Mrunal has three films lined up this year: Jersey, Pippa, and Aankh Micholi, and she can’t wait to share these projects. “2021 was the year in which Toofaan and Dhamaka were released, and both the films were appreciated. The world is at a critical point, and whenever possible, I should be able to entertain my audience. The only thing that kept me going during the lockdowns were some good films. I’m a performer and entertainer, and I live for that. I would be delighted if I could make my audience laugh, cry, and take them on a rollercoaster ride through all my films,” she quips.

toofan

The pandemic sure has changed the world, and as we stand on a 3.0 version of it, we ask how Thakur feels health and beauty have changed in these two years. “Being an actor, one has to always be picture ready.
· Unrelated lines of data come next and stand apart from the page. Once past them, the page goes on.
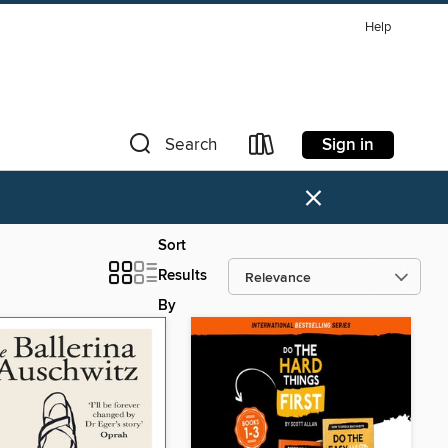
Help
Sign in
Search
×
Sort
Results
By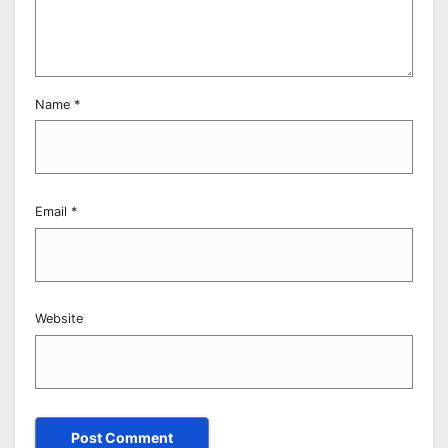
Name
*
Email
*
Website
Earlier, it felt it would be very tough to survive, and there was a lot of struggle. The pandemic has taught us to think of alternative solutions, and make the best of a bad situation. We have started working out from the comfort of our homes instead of going to the gym. Today, everyone is fighting their own battles. If you are confident and comfortable in what you are doing without causing any harm, then no one can stop you. You can live life on your own terms. What is important is that you have faith in yourself,” she signs off.